# Game of Thrones - Staffel 8: Fans spekulieren über mögliche Enden



## PCGH-Redaktion (3. Mai 2019)

Jetzt ist Ihre Meinung gefragt zu *Game of Thrones - Staffel 8: Fans spekulieren über mögliche Enden*

						Die achte und finale Staffel von Game of Thrones ist im vollen Gange und am 19. Mai wird die beliebte Serie mit der letzten Folge ihren Abschluss finden. Angesichts dessen spekulieren viele Fans im Internet darüber, wie das baldige Ende aussehen könnte, wobei nicht jede Idee ganz ernst zu nehmen ist.

						Bitte beachten Sie: Der Kommentarbereich wird gemäß der Forenregeln moderiert. Allgemeine Fragen und Kritik zu Online-Artikeln von PC Games Hardware sind im Feedback-Unterforum zu veröffentlichen und nicht im Kommentarthread zu einer News. Dort werden sie ohne Nachfragen entfernt.

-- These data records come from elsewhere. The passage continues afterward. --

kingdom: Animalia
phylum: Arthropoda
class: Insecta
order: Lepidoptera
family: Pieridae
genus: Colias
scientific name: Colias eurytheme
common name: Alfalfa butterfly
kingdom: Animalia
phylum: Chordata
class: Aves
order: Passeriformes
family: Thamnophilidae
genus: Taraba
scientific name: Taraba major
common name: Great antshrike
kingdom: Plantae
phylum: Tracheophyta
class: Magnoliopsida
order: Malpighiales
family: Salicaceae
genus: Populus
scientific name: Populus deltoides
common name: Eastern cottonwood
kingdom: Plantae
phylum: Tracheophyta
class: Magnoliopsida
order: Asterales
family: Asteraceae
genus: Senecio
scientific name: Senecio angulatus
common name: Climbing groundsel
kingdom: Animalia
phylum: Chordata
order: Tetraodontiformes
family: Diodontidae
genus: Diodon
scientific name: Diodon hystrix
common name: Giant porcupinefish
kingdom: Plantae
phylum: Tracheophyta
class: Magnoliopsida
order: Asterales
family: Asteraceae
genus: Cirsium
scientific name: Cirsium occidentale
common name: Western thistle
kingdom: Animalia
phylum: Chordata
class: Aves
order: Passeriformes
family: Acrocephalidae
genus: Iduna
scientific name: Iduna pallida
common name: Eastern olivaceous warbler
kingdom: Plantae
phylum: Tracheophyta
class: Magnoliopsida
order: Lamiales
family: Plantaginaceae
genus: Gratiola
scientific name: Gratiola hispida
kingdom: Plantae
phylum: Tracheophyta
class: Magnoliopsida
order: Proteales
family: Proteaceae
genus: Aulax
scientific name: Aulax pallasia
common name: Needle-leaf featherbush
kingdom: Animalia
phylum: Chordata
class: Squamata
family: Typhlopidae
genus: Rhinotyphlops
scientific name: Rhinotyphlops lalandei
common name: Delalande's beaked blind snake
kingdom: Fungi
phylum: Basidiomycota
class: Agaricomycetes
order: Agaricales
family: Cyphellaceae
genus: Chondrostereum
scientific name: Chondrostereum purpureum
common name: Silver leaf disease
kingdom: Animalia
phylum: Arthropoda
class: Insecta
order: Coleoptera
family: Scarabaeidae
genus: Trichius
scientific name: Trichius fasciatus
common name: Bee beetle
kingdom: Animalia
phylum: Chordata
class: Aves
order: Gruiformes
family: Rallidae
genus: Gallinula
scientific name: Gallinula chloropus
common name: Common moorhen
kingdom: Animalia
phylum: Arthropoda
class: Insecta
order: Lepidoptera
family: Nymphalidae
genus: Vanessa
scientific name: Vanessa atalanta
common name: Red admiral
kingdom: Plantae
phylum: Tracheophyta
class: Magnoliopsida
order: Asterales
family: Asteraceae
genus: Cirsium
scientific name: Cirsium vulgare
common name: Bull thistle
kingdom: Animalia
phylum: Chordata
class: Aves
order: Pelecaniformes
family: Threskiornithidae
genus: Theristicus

			Dieser Inhalt steht nur eingeloggten Mitgliedern zur Verfügung.
        

 Zurück zum Artikel: *Game of Thrones - Staffel 8: Fans spekulieren über mögliche Enden*


----------



## azzih (3. Mai 2019)

*AW: Game of Thrones - Staffel 8: Fans spekulieren über mögliche Enden*

Wird bestimmt 08/15 Ende werden. Seit die Romanvorlagen nicht mehr da sind wird die Serie immer austauschbarer und vorhersehbarer. Die letzte Folge war schlicht ein Witz.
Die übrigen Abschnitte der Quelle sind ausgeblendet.